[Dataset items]
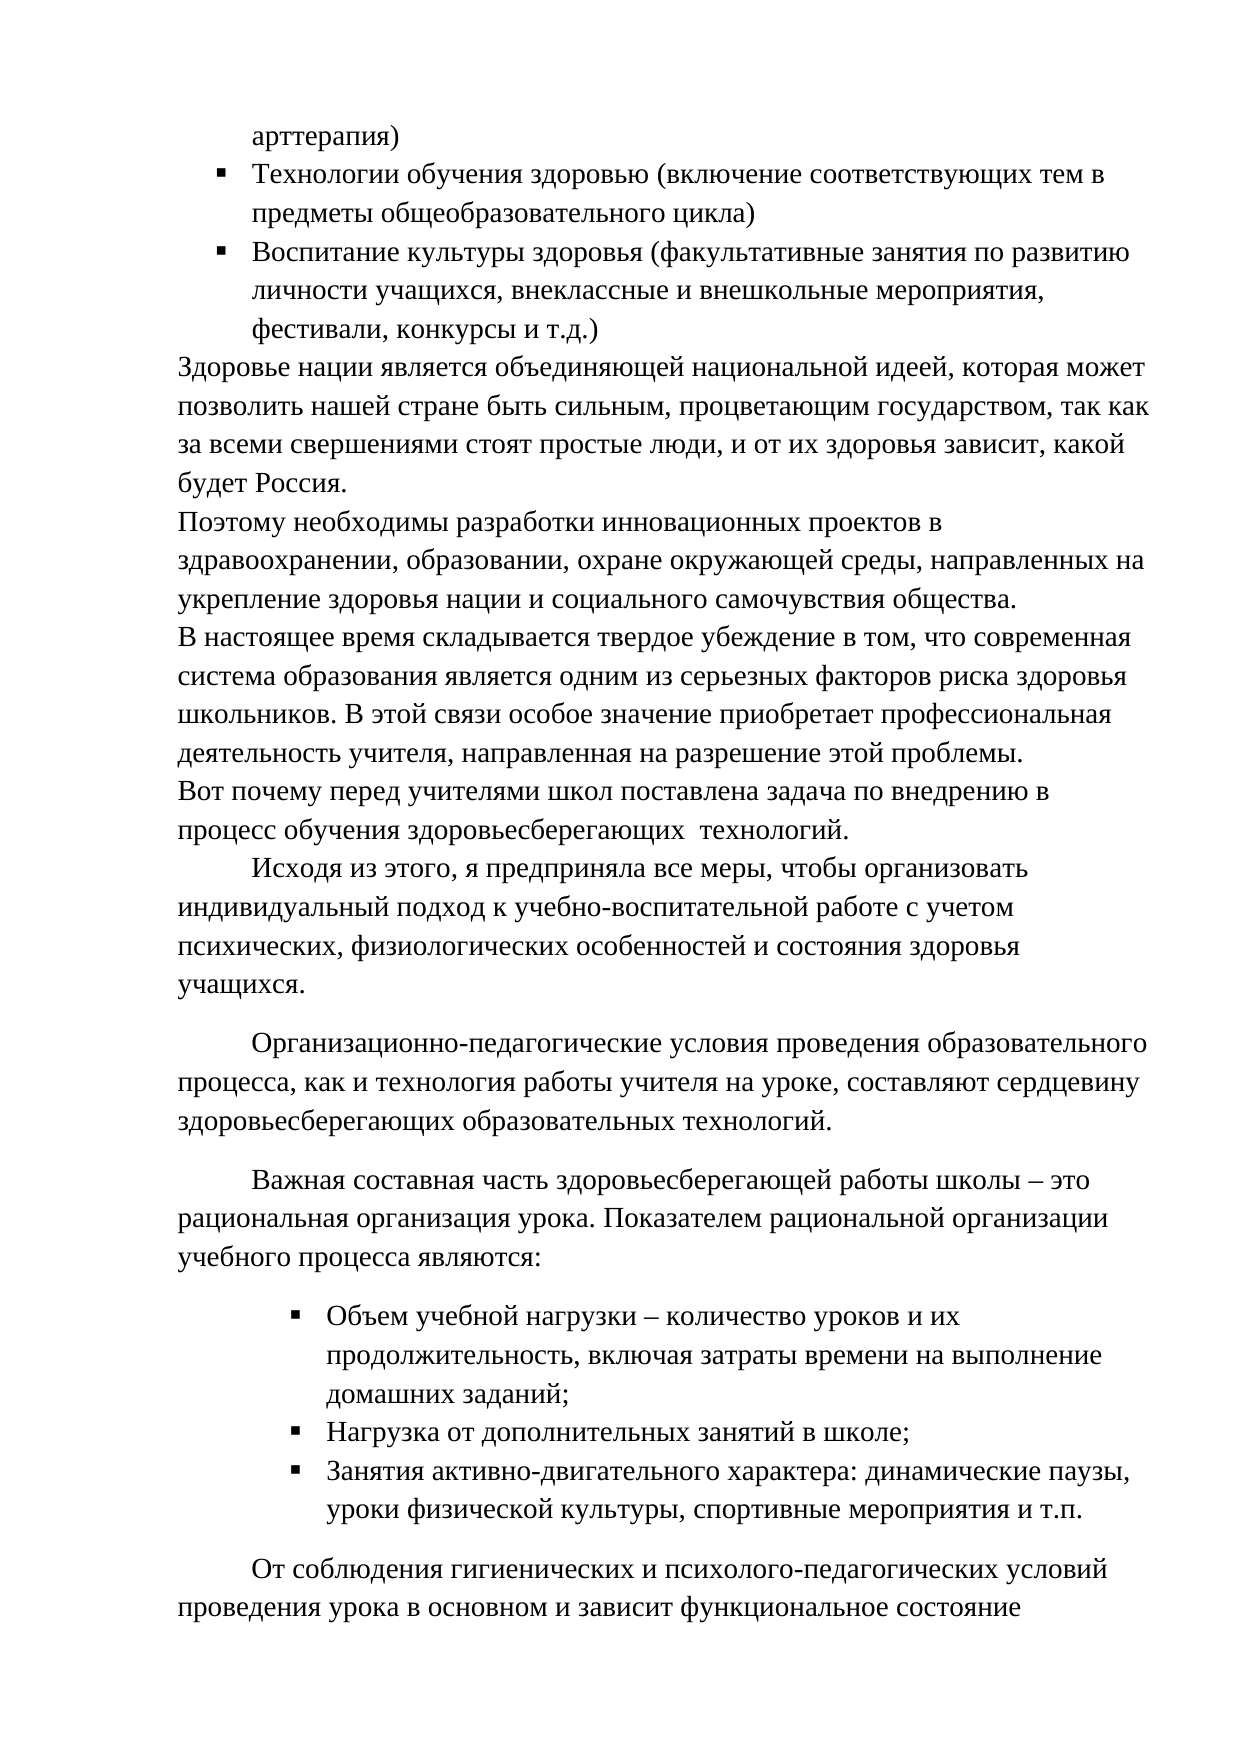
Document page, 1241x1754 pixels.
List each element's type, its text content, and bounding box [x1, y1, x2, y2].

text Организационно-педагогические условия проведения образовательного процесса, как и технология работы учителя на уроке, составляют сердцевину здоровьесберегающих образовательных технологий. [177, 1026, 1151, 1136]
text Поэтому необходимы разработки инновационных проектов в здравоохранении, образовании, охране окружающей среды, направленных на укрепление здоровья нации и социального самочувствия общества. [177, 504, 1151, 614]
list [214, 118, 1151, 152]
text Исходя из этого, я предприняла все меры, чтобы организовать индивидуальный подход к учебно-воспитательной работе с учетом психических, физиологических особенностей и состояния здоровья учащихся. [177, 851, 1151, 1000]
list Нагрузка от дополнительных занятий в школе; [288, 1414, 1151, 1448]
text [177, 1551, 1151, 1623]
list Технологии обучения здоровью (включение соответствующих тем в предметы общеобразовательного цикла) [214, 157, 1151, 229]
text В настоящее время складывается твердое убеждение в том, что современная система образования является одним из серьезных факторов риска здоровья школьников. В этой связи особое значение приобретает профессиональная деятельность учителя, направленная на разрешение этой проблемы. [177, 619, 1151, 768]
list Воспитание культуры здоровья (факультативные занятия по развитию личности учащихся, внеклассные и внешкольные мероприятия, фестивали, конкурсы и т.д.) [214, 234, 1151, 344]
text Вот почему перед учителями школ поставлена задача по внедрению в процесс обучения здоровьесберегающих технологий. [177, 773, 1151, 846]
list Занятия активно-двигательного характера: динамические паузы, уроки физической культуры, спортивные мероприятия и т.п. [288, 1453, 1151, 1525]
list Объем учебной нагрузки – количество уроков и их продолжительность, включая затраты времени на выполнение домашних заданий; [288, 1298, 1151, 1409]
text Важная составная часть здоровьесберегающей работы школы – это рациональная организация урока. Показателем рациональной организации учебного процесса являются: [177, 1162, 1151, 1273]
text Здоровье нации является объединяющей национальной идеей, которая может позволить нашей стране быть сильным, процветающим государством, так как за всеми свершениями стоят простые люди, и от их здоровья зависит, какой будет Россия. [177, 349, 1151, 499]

= Directive =
What lines above contain the word "нации"? Return each such line.

= Task result =
text Поэтому необходимы разработки инновационных проектов в здравоохранении, образовании, охране окружающей среды, направленных на укрепление здоровья нации и социального самочувствия общества. [177, 504, 1151, 614]
text Здоровье нации является объединяющей национальной идеей, которая может позволить нашей стране быть сильным, процветающим государством, так как за всеми свершениями стоят простые люди, и от их здоровья зависит, какой будет Россия. [177, 349, 1151, 499]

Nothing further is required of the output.